He llegado al aeropuerto de Luton tras un vuelo un tanto accidentado. Las turbulencias sobre la Cornisa Cantábrica han obligado al comandante a rodear una tormenta que, a la postre y además de algún retraso, han puesto a llorar a dos mellizos pelirrojos de no más de un par de años. Nos han dado el viaje y el personal de cabina incluso, ha mudado su sonrisa impostada por una mueca de fastidio, deseosos ya de que tomásemos tierra.
El autobús del aeropuerto me ha dejado en Piccadilly Circus. He llegado con una media hora de adelanto y durante ese tiempo mi diversión, como siempre, ha pasado por observar a esa tribu londinense tan dispar y bulliciosa, a veces, tan mimética con la luz plomiza de la ciudad, en otras. Muchachas de mejillas coloradas, pecas y cabellos cobrizos. Muchachos pálidos de ropas imposibles y gesto distraído. He cambiado euros por libras en una oficina que hay en la entrada del metro.
Por fin ha llegado Carlos. Su edad es la menos propicia para abrazos y besos: quince esplendorosos años llenos de acné.
Le he propuesto ir a visitar el Hims Belfast, un viejo barco de la Segunda Guerra Mundial y de la de Corea. Me ha mirado como si estuviera loco. Su propuesta mejora sin duda la mía; hemos ido a un karting indoor, a echarnos unas carreras.
Vueltas y más vueltas en las que he dejado que me adelantara y le he sobrepasado a continuación y cada vez. En la última vuelta le dejé atrás cuanto he podido. Quería explicarle que la experiencia es un aliado formidable en todo en la vida, que con entrenamiento se consigue casi cualquier cosa. Él me ha prometido que la próxima vez me ganará seguro y al fin, hemos chocado las manos en un gesto verdaderamente cariñoso. Le cuesta abrirse conmigo. En cierto modo está creciendo ajeno a su padre y eso se nota.
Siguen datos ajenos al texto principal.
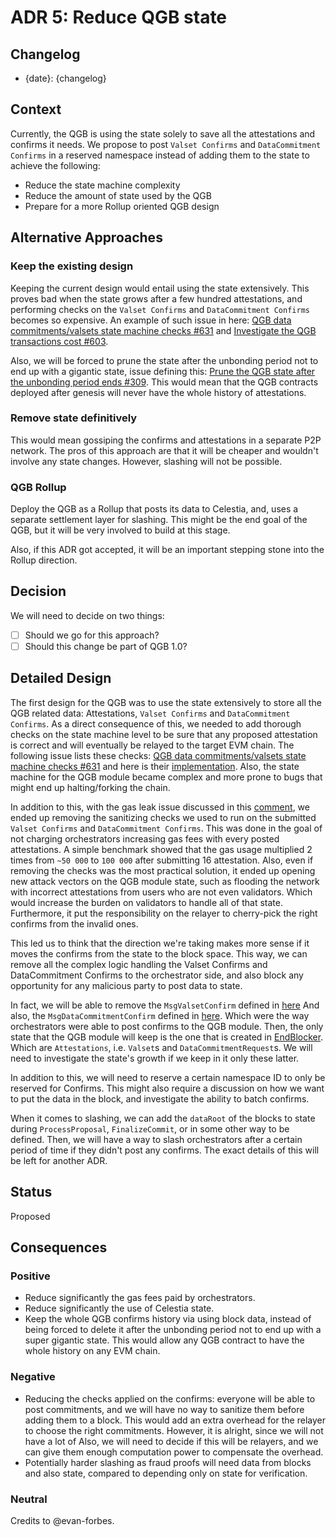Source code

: # ADR 5: Reduce QGB state

## Changelog

- {date}: {changelog}

## Context

Currently, the QGB is using the state solely to save all the attestations and confirms it needs.
We propose to post `Valset Confirms` and `DataCommitment Confirms` in a reserved namespace instead of adding them to the state to achieve the following:

- Reduce the state machine complexity
- Reduce the amount of state used by the QGB
- Prepare for a more Rollup oriented QGB design

## Alternative Approaches

### Keep the existing design

Keeping the current design would entail using the state extensively.
This proves bad when the state grows after a few hundred attestations, and performing checks on the `Valset Confirms` and `DataCommitment Confirms` becomes so expensive.
An example of such issue in here: [QGB data commitments/valsets state machine checks #631](https://github.com/celestiaorg/celestia-app/issues/631) and [Investigate the QGB transactions cost #603](https://github.com/celestiaorg/celestia-app/issues/603).

Also, we will be forced to prune the state after the unbonding period not to end up with a gigantic state, issue defining this: [Prune the QGB state after the unbonding period ends #309](https://github.com/celestiaorg/celestia-app/issues/309).
This would mean that the QGB contracts deployed after genesis will never have the whole history of attestations.

### Remove state definitively

This would mean gossiping the confirms and attestations in a separate P2P network.
The pros of this approach are that it will be cheaper and wouldn't involve any state changes.
However, slashing will not be possible.

### QGB Rollup

Deploy the QGB as a Rollup that posts its data to Celestia, and, uses a separate settlement layer for slashing.
This might be the end goal of the QGB, but it will be very involved to build at this stage.

Also, if this ADR got accepted, it will be an important stepping stone into the Rollup direction.

## Decision

We will need to decide on two things:

- [ ] Should we go for this approach?
- [ ] Should this change be part of QGB 1.0?

## Detailed Design

The first design for the QGB was to use the state extensively to store all the QGB related data: Attestations, `Valset Confirms` and `DataCommitment Confirms`.
As a direct consequence of this, we needed to add thorough checks on the state machine level to be sure that any proposed attestation is correct and will eventually be relayed to the target EVM chain.
The following issue lists these checks: [QGB data commitments/valsets state machine checks #631](https://github.com/celestiaorg/celestia-app/issues/631) and here is their [implementation](https://github.com/celestiaorg/celestia-app/blob/d63b99891023d153ea5937e4f3c1907a784654d8/x/qgb/keeper/msg_server.go#L28-L262).
Also, the state machine for the QGB module became complex and more prone to bugs that might end up halting/forking the chain.

In addition to this, with the gas leak issue discussed in this [comment](https://github.com/celestiaorg/celestia-app/issues/631#issuecomment-1220848130), we ended up removing the sanitizing checks we used to run on the submitted `Valset Confirms` and `DataCommitment Confirms`.
This was done in the goal of not charging orchestrators increasing gas fees with every posted attestations.
A simple benchmark showed that the gas usage multiplied 2 times from `~50 000` to `100 000` after submitting 16 attestation.
Also, even if removing the checks was the most practical solution, it ended up opening new attack vectors on the QGB module state, such as flooding the network with incorrect attestations from users who are not even validators.
Which would increase the burden on validators to handle all of that state.
Furthermore, it put the responsibility on the relayer to cherry-pick the right confirms from the invalid ones.

This led us to think that the direction we're taking makes more sense if it moves the confirms from the state to the block space.
This way, we can remove all the complex logic handling the Valset Confirms and DataCommitment Confirms to the orchestrator side, and also block any opportunity for any malicious party to post data to state.

In fact, we will be able to remove the `MsgValsetConfirm` defined in [here](https://github.com/celestiaorg/celestia-app/blob/a965914b8a467f0384b17d9a8a0bb1ac62f384db/proto/qgb/msgs.proto#L24-L49)
And also, the `MsgDataCommitmentConfirm` defined in [here](
https://github.com/celestiaorg/celestia-app/blob/a965914b8a467f0384b17d9a8a0bb1ac62f384db/proto/qgb/msgs.proto#L55-L76).
Which were the way orchestrators were able to post confirms to the QGB module.
Then, the only state that the QGB module will keep is the one that is created in [EndBlocker](https://github.com/celestiaorg/celestia-app/blob/a965914b8a467f0384b17d9a8a0bb1ac62f384db/x/qgb/abci.go#L12-L16).
Which are `Attestations`, i.e. `Valset`s and `DataCommitmentRequest`s.
We will need to investigate the state's growth if we keep in it only these latter.

In addition to this, we will need to reserve a certain namespace ID to only be reserved for Confirms.
This might also require a discussion on how we want to put the data in the block, and investigate the ability to batch confirms.

When it comes to slashing, we can add the `dataRoot` of the blocks to state during `ProcessProposal`,  `FinalizeCommit`, or in some other way to be defined. Then, we will have a way to slash orchestrators after a certain period of time if they didn't post any confirms. The exact details of this will be left for another ADR.

## Status

Proposed

## Consequences

### Positive

- Reduce significantly the gas fees paid by orchestrators.
- Reduce significantly the use of Celestia state.
- Keep the whole QGB confirms history via using block data, instead of being forced to delete it after the unbonding period not to end up with a super gigantic state. This would allow any QGB contract to have the whole history on any EVM chain.

### Negative

- Reducing the checks applied on the confirms: everyone will be able to post commitments, and we will have no way to sanitize them before adding them to a block. This would add an extra overhead for the relayer to choose the right commitments. However, it is alright, since we will not have a lot of Also, we will need to decide if this will be relayers, and we can give them enough computation power to compensate the overhead.
- Potentially harder slashing as fraud proofs will need data from blocks and also state, compared to depending only on state for verification.

### Neutral

Credits to @evan-forbes.
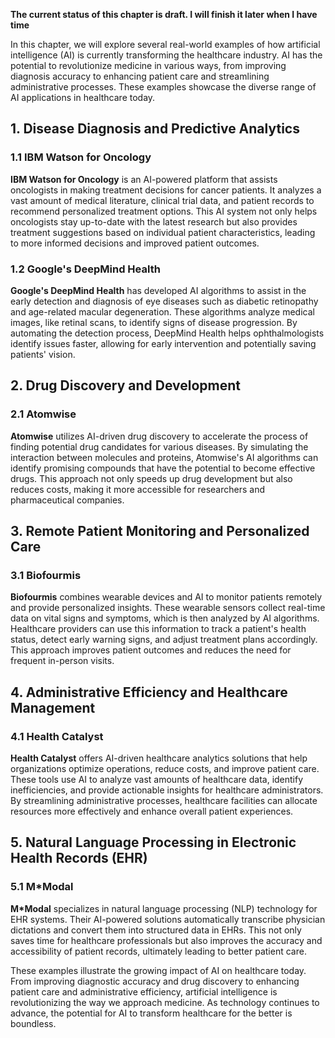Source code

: **The current status of this chapter is draft. I will finish it later when I have time**

In this chapter, we will explore several real-world examples of how artificial intelligence (AI) is currently transforming the healthcare industry. AI has the potential to revolutionize medicine in various ways, from improving diagnosis accuracy to enhancing patient care and streamlining administrative processes. These examples showcase the diverse range of AI applications in healthcare today.

**1. Disease Diagnosis and Predictive Analytics**
-------------------------------------------------

### 1.1 IBM Watson for Oncology

**IBM Watson for Oncology** is an AI-powered platform that assists oncologists in making treatment decisions for cancer patients. It analyzes a vast amount of medical literature, clinical trial data, and patient records to recommend personalized treatment options. This AI system not only helps oncologists stay up-to-date with the latest research but also provides treatment suggestions based on individual patient characteristics, leading to more informed decisions and improved patient outcomes.

### 1.2 Google's DeepMind Health

**Google's DeepMind Health** has developed AI algorithms to assist in the early detection and diagnosis of eye diseases such as diabetic retinopathy and age-related macular degeneration. These algorithms analyze medical images, like retinal scans, to identify signs of disease progression. By automating the detection process, DeepMind Health helps ophthalmologists identify issues faster, allowing for early intervention and potentially saving patients' vision.

**2. Drug Discovery and Development**
-------------------------------------

### 2.1 Atomwise

**Atomwise** utilizes AI-driven drug discovery to accelerate the process of finding potential drug candidates for various diseases. By simulating the interaction between molecules and proteins, Atomwise's AI algorithms can identify promising compounds that have the potential to become effective drugs. This approach not only speeds up drug development but also reduces costs, making it more accessible for researchers and pharmaceutical companies.

**3. Remote Patient Monitoring and Personalized Care**
------------------------------------------------------

### 3.1 Biofourmis

**Biofourmis** combines wearable devices and AI to monitor patients remotely and provide personalized insights. These wearable sensors collect real-time data on vital signs and symptoms, which is then analyzed by AI algorithms. Healthcare providers can use this information to track a patient's health status, detect early warning signs, and adjust treatment plans accordingly. This approach improves patient outcomes and reduces the need for frequent in-person visits.

**4. Administrative Efficiency and Healthcare Management**
----------------------------------------------------------

### 4.1 Health Catalyst

**Health Catalyst** offers AI-driven healthcare analytics solutions that help organizations optimize operations, reduce costs, and improve patient care. These tools use AI to analyze vast amounts of healthcare data, identify inefficiencies, and provide actionable insights for healthcare administrators. By streamlining administrative processes, healthcare facilities can allocate resources more effectively and enhance overall patient experiences.

**5. Natural Language Processing in Electronic Health Records (EHR)**
---------------------------------------------------------------------

### 5.1 M\*Modal

**M\*Modal** specializes in natural language processing (NLP) technology for EHR systems. Their AI-powered solutions automatically transcribe physician dictations and convert them into structured data in EHRs. This not only saves time for healthcare professionals but also improves the accuracy and accessibility of patient records, ultimately leading to better patient care.

These examples illustrate the growing impact of AI on healthcare today. From improving diagnostic accuracy and drug discovery to enhancing patient care and administrative efficiency, artificial intelligence is revolutionizing the way we approach medicine. As technology continues to advance, the potential for AI to transform healthcare for the better is boundless.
Hemos ido a McDonald´s a cenar y le he dado 300 libras para que se compre algo como regalo de cumpleaños. De sobra sé que el dinero no sustituye mis ausencias, pero es una forma de sentirme mejor conmigo en esta situación a la que uno no termina de acostumbrarse del todo.
Ya de noche y sobrevolando de vuelta la city, he contado innumerables luces diminutas, tratando de imaginar cuál de ellas iluminaría a mi hijo en ese momento. Enseguida me he repuesto: soy un tipo duro.